▶ Your objective: Print every line of text from the rows below without changing a single character, and leave the pictures out of your answer.

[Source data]
──────

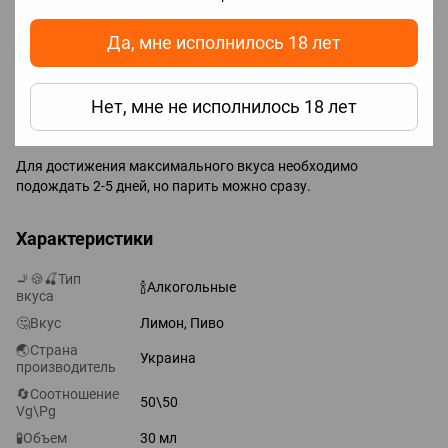
Примечание!
Добавление бустера:
Да, мне исполнилось 18 лет
если не добавить никобустер, получим
0 мг
, без никотина;
если прибавить половину, получим
25 мг
(2.5%);
Нет, мне не исполнилось 18 лет
если добавить все, получим
50 мг
(5%).
Для достижения максимального вкуса необходимо
подождать 2-5 дней, но парить можно сразу.
Характеристики
🚬🍪🍒Тип
🍾Алкогольные
вкуса
🤔Вкус
Лимон, Пиво
🌏Страна
Украина
производитель
🔄Соотношение
50\50
Vg\Pg
🧪Объем
30 мл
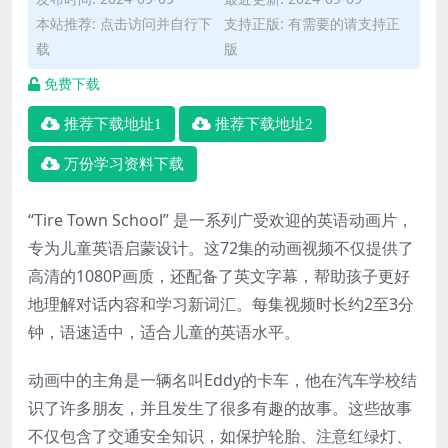
本站推荐: 点击访问并自行下
支持正版: 有需要的请支持正
载
版
免费下载
推荐下载地址1
推荐下载地址2
万份学习资料下载
“Tire Town School” 是一系列广受欢迎的英语动画片，
专为儿童英语启蒙设计。这72集的动画视频不仅提供了
高清的1080P画质，还配备了英文字幕，帮助孩子更好
地理解对话内容和学习新词汇。每集视频时长约2至3分
钟，语速适中，适合儿童的英语水平。
动画中的主角是一辆名叫Eddy的卡车，他在汽车学校结
识了许多朋友，并且发生了很多有趣的故事。这些故事
不仅包含了交通安全知识，如保护轮胎、注意红绿灯、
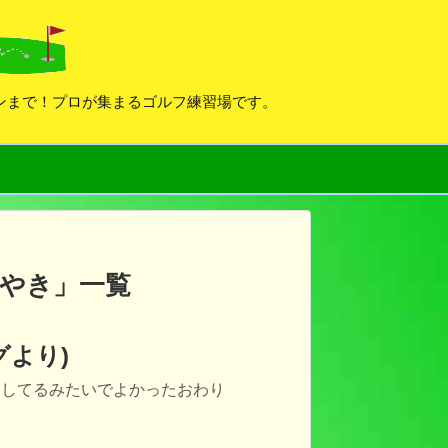
デンまで！プロが集まるゴルフ練習場です。
やき
」
一覧
グより)
くしてるみたいでよかったおわり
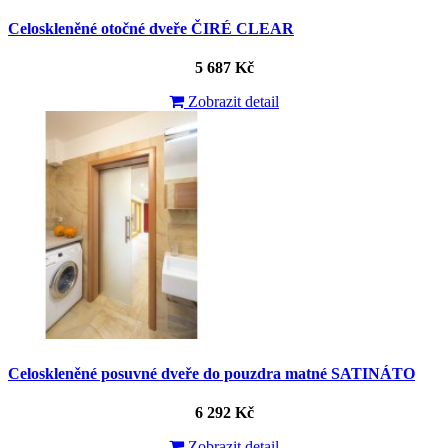
Celoskleněné otočné dveře ČIRÉ CLEAR
5 687 Kč
Zobrazit detail
Celoskleněné posuvné dveře do pouzdra matné SATINÁTO
6 292 Kč
Zobrazit detail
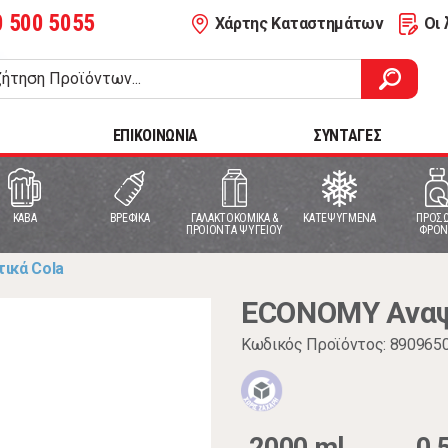
0 500 5055
Χάρτης Καταστημάτων
Οι 
ΕΠΙΚΟΙΝΩΝΙΑ
ΣΥΝΤΑΓΕΣ
ΚΑΒΑ
ΒΡΕΦΙΚΑ
ΓΑΛΑΚΤΟΚΟΜΙΚΑ &
ΚΑΤΕΨΥΓΜΕΝΑ
ΠΡΟΣΩ
ΠΡΟΙΟΝΤΑ ΨΥΓΕΙΟΥ
ΦΡΟΝ
ικά Cola
ECONOMY Αναψυ
Κωδικός Προϊόντος: 890965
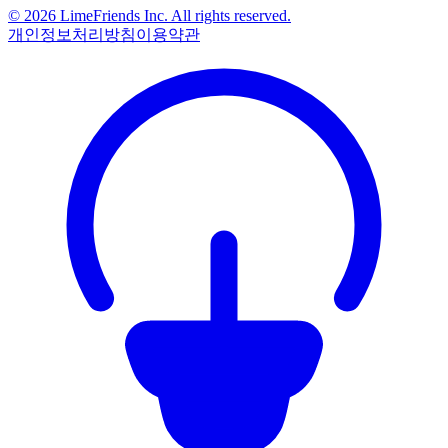
© 2026 LimeFriends Inc. All rights reserved.
개인정보처리방침
이용약관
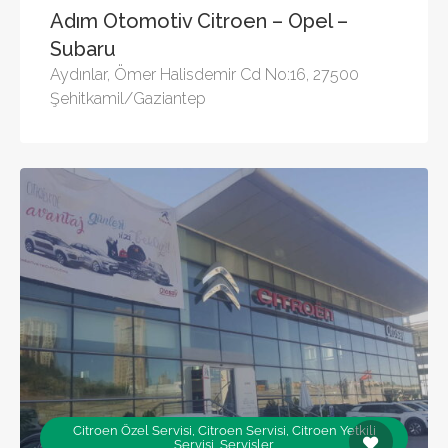
Adım Otomotiv Citroen – Opel –
Subaru
Aydınlar, Ömer Halisdemir Cd No:16, 27500
Şehitkamil/Gaziantep
Citroen Özel Servisi, Citroen Servisi, Citroen Yetkili
Servisi, Servisler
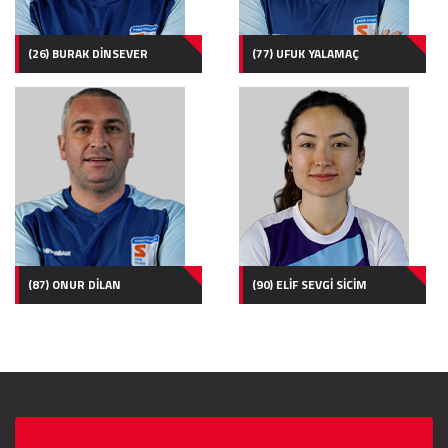
(26) BURAK DİNSEVER
(77) UFUK YALAMAÇ
(87) ONUR DİLAN
(90) ELİF SEVGİ SİCİM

──────

▶ Reply:
Примечание!
Добавление бустера:
Да, мне исполнилось 18 лет
если не добавить никобустер, получим
0 мг
, без никотина;
если прибавить половину, получим
25 мг
(2.5%);
Нет, мне не исполнилось 18 лет
если добавить все, получим
50 мг
(5%).
Для достижения максимального вкуса необходимо
подождать 2-5 дней, но парить можно сразу.
Характеристики
🚬🍪🍒Тип
🍾Алкогольные
вкуса
🤔Вкус
Лимон, Пиво
🌏Страна
Украина
производитель
🔄Соотношение
50\50
Vg\Pg
🧪Объем
30 мл
本站推荐: 点击访问并自行下
支持正版: 有需要的请支持正
载
版
免费下载
推荐下载地址1
推荐下载地址2
万份学习资料下载
“Tire Town School” 是一系列广受欢迎的英语动画片，
专为儿童英语启蒙设计。这72集的动画视频不仅提供了
高清的1080P画质，还配备了英文字幕，帮助孩子更好
地理解对话内容和学习新词汇。每集视频时长约2至3分
钟，语速适中，适合儿童的英语水平。
动画中的主角是一辆名叫Eddy的卡车，他在汽车学校结
识了许多朋友，并且发生了很多有趣的故事。这些故事
不仅包含了交通安全知识，如保护轮胎、注意红绿灯、
デンまで！プロが集まるゴルフ練習場です。
やき
」
一覧
グより)
くしてるみたいでよかったおわり
Celoskleněné otočné dveře ČIRÉ CLEAR
5 687 Kč
Zobrazit detail
Celoskleněné posuvné dveře do pouzdra matné SATINÁTO
6 292 Kč
Zobrazit detail
0 500 5055
Χάρτης Καταστημάτων
Οι 
ΕΠΙΚΟΙΝΩΝΙΑ
ΣΥΝΤΑΓΕΣ
ΚΑΒΑ
ΒΡΕΦΙΚΑ
ΓΑΛΑΚΤΟΚΟΜΙΚΑ &
ΚΑΤΕΨΥΓΜΕΝΑ
ΠΡΟΣΩ
ΠΡΟΙΟΝΤΑ ΨΥΓΕΙΟΥ
ΦΡΟΝ
ικά Cola
ECONOMY Αναψυ
Κωδικός Προϊόντος: 890965
© 2026 LimeFriends Inc. All rights reserved.
개인정보처리방침
이용약관
Adım Otomotiv Citroen – Opel –
Subaru
Aydınlar, Ömer Halisdemir Cd No:16, 27500
Şehitkamil/Gaziantep
Citroen Özel Servisi, Citroen Servisi, Citroen Yetkili
Servisi, Servisler
(26) BURAK DİNSEVER
(77) UFUK YALAMAÇ
(87) ONUR DİLAN
(90) ELİF SEVGİ SİCİM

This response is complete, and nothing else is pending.